Included in the letter to the faithful were yearly statistics as reported to the U.S. Conference of Catholic Bishops through the audit process which includes the number of children, clergy, employees and volunteers to whom the Safe Environment process applied. For children, the process involved completion of age-appropriate awareness training. For clergy, employees and volunteers, the process involved awareness training for adults, background check and receipt of the diocese’s Sex Abuse Policy.
The information states that the Diocese of Wheeling-Charleston has spent approximately $355,060 on thousands of background checks since December of 2004 and $153,861 on VIRTUS awareness training for adults by the National Catholic Risk Retention Group since March of 2004.
The letter also said that in addition to the Safe Environment Process Administrator and Coordinator at the Chancery level, there are approximately 150 local level Safe Environment coordinators working in parishes, schools and other Catholic organizations throughout the diocese “to help keep our youth and vulnerable adults safe by administering the Safe Environment process to employees and volunteers.” The majority of these local level coordinators are laity.

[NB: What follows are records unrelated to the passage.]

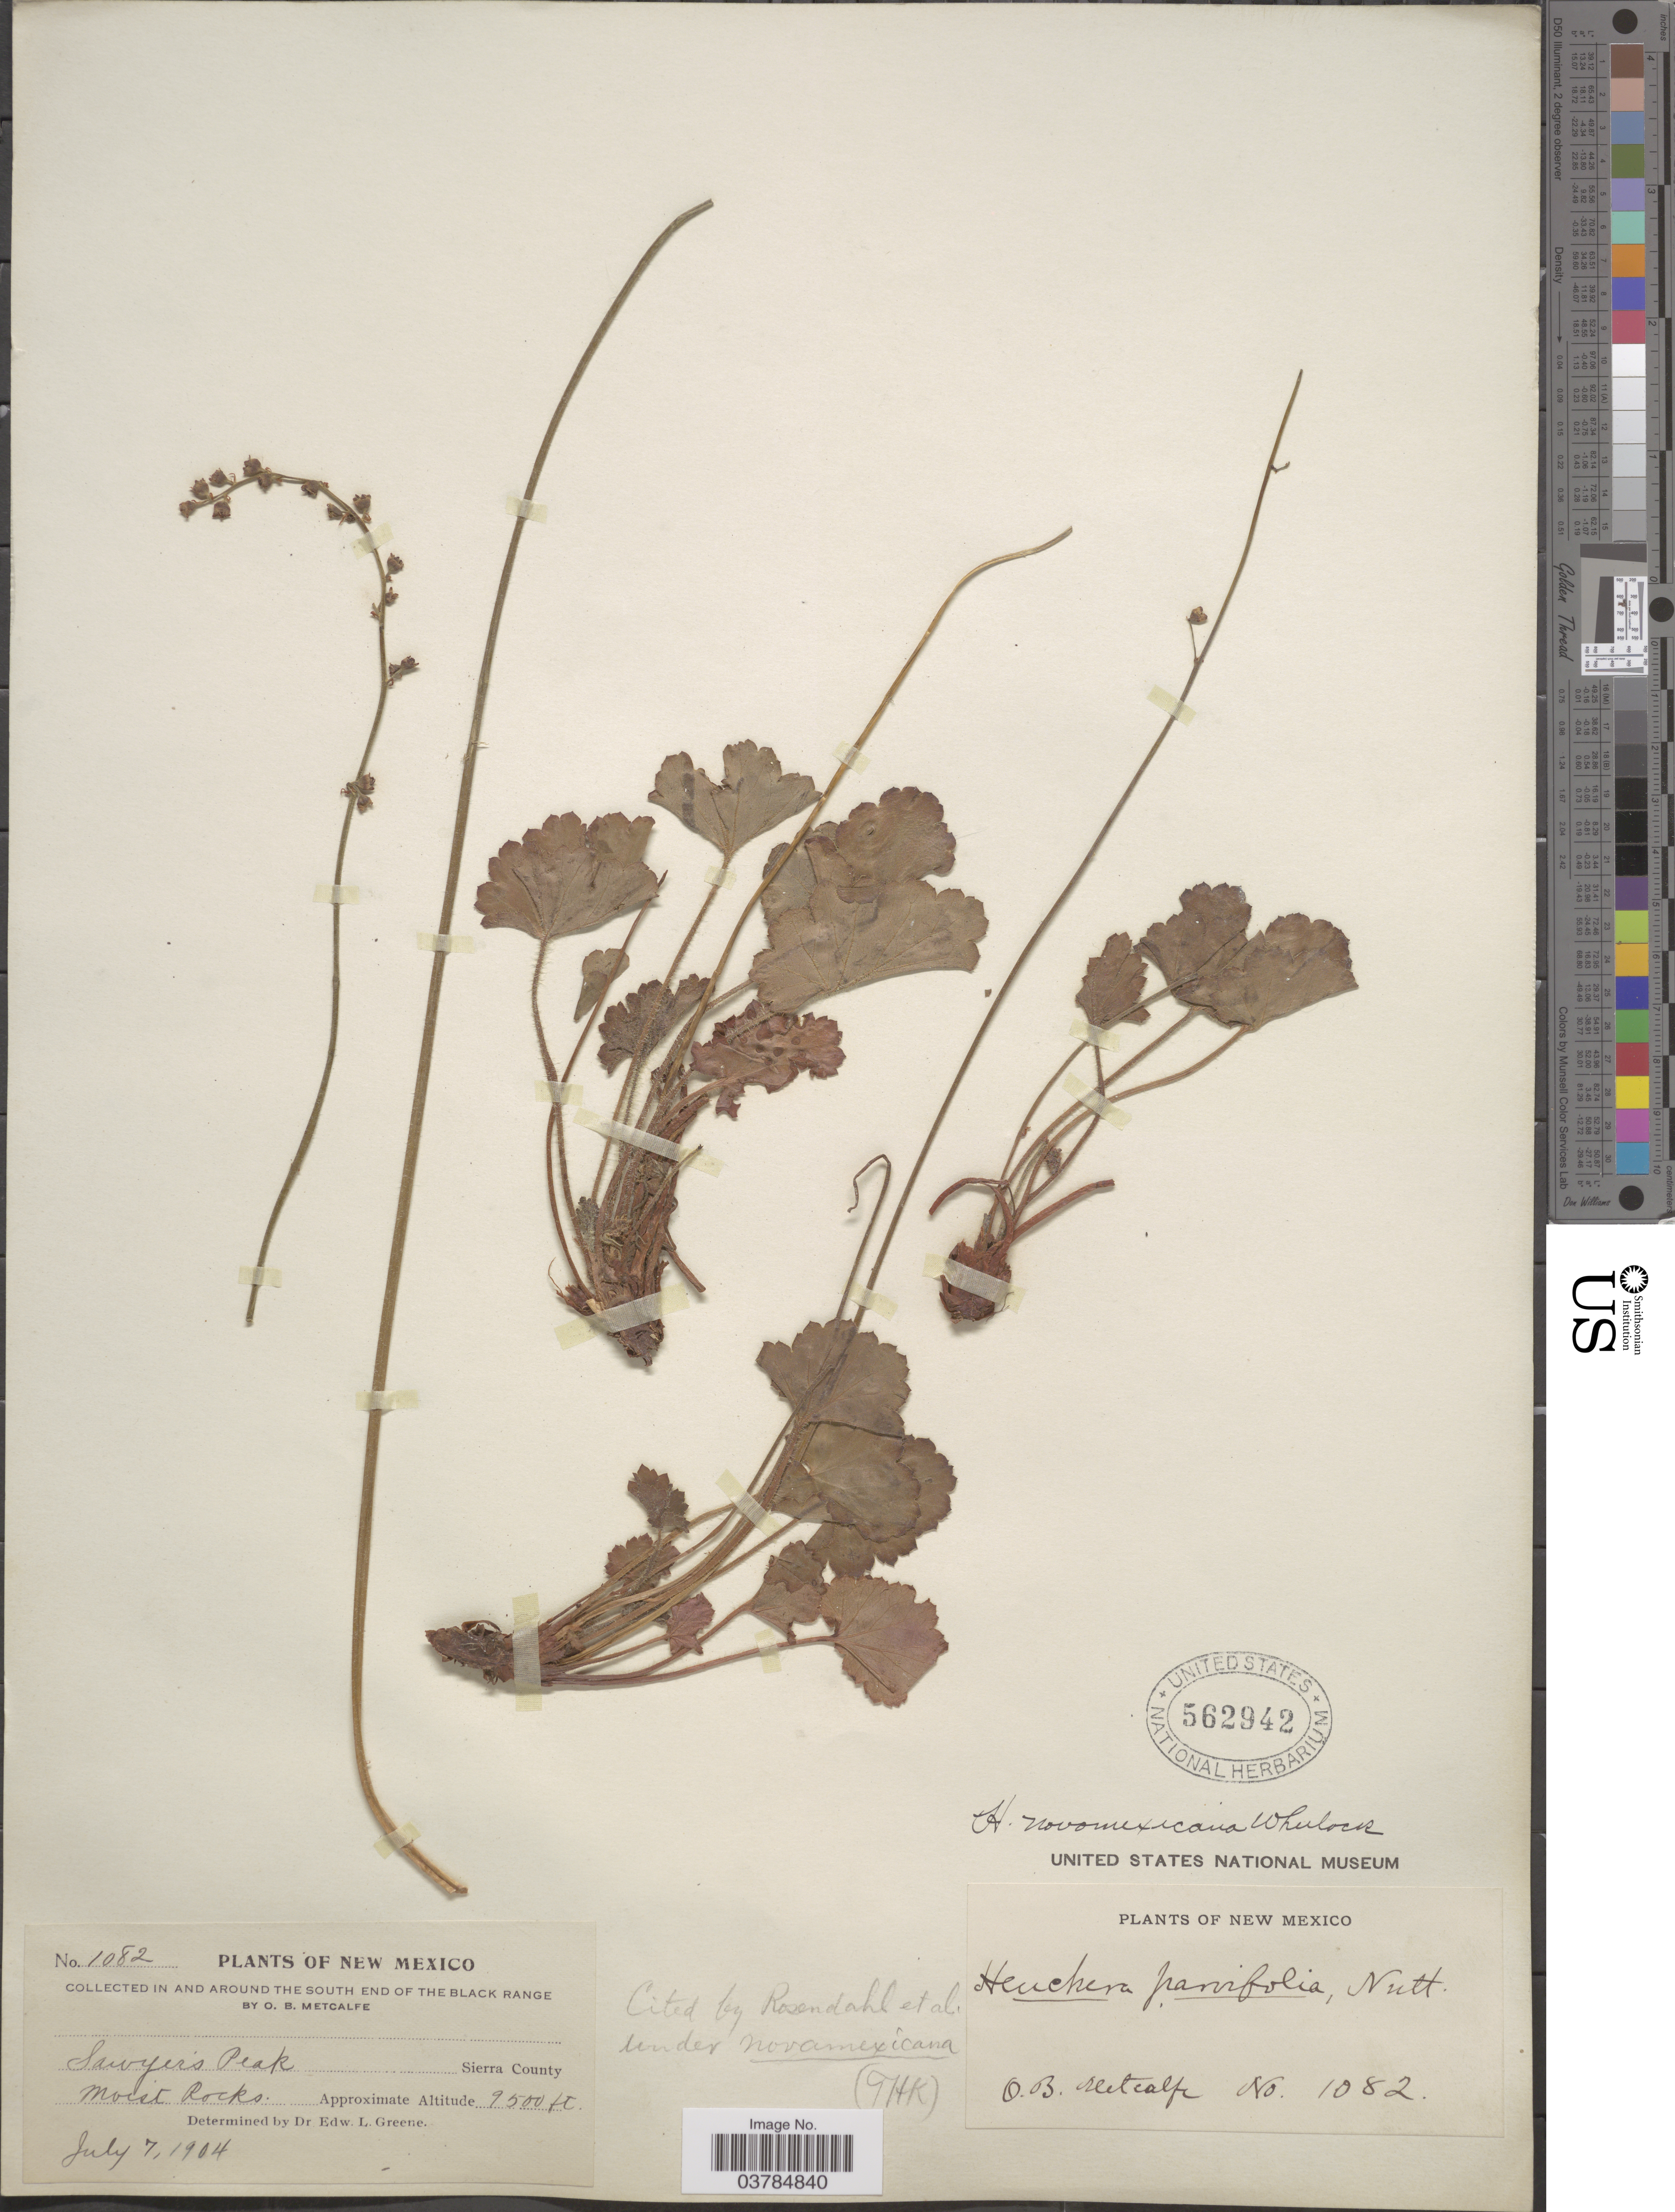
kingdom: Plantae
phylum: Tracheophyta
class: Magnoliopsida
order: Saxifragales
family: Saxifragaceae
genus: Heuchera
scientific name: Heuchera nova-mexicana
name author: Wheelock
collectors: O. B. Metcalfe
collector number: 1082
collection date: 1904-07-07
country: United States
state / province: New Mexico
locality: In and around the South End of the Black Range. Sawyer's Peak. Sierra County.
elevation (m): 2896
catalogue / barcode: US 562942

As of 2016, the Diocese of Wheeling-Charleston implemented a new diocesan-wide software platform called the ParishSoft Safe Environment Program Manager to track and document compliance for employees and volunteers. “Implementation of the software was designed to improve accuracy and efficiency and promote uniformity and expediency in verifying a person’s status relative to Safe Environment compliance,” the letter stated.
Also emphasized was that the diocese encourages reporting to civil authorities first and foremost.
The letter was sent to all parishes and clergy of the diocese. Printed copies were available to congregants when they arrived for weekend Masses.
“You, the faithful across our state, are living models of Christ through your commitment to spreading the Gospel, helping the least among us and supporting Catholic education,” the letter said. “You place your faith, not only in God, but in the Diocese to do the same. This is not something we take lightly and we strive each day to fulfill the commitment we have made to you.”